Song by Within Temptation

from the album The Heart of Everything
- Released: 9 March 2007
- Genre: Symphonic metal
- Length: 5:36
- Label: GUN/Roadrunner
- Songwriter(s): Sharon den Adel Robert Westerholt Martijn Spierenburg

= Hand of Sorrow =

"Hand of Sorrow" is a song by Dutch symphonic metal band Within Temptation taken from their fourth album The Heart of Everything. The song is part of the promotion for their 2008 live DVD, Black Symphony, according to their web page, as well as "Forgiven", which was released as a single.

On September 17, 2008, the band released a new webpage, blacksymphony.nl, for further promotion of the DVD. On this page a competition was announced, where fans were encouraged to make their own music video for Hand of Sorrow, based on the live performance from the DVD. The winner was to have their contribution become the official music video for the song and would be invited (from anywhere in the world) with a friend to Within Temptation's seated show in Haarlem on November 27 with VIP tickets, as well as having dinner with Sharon den Adel and Robert Westerholt, and would have a get-together with the whole band after the show. The winner would also receive a Within Temptation merchandise pack. The winner would be flown to and from Amsterdam, and transport from the airport to the hotel where they will be staying for two nights, and to the venue, would be provided. If the winner should be Dutch or Belgian, they would receive a Panasonic HD TV and Blu-ray DVD player in lieu of the flight costs, as well as a signed Black Symphony Blu-ray disc.

The 10 next best videos was rewarded with a package containing a T-shirt and a signed ‘Black Symphony’ Special Edition.

There was also a prize for the most viewed video. The most viewed video received a Panasonic Blu-ray player with a signed ‘Black Symphony’ Blu-ray Disc.
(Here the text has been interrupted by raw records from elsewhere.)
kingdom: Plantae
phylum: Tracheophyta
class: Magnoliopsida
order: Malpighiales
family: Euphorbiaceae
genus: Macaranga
On November 10, 2008, the band announced the winners for the competition. The video, featuring the live performance of the song, then became a second trailer for the DVD, in the same manner as the first trailer, which featured the performance of the song "Our Solemn Hour".

==Inspiration==
According to Within Temptation vocalist Sharon den Adel, "the lyrics of 'The hand of Sorrow' were inspired by Robin Hobb's 'The Farseer Trilogy'. It is the tale of FitzChivalry Farseer. The thing which inspired us was the feeling of being torn between your own dreams and higher goals in life and the sacrifices those goals take to achieve them. What also runs through this story are moral questions like 'is violence appropriate, just when it can prevent more violence."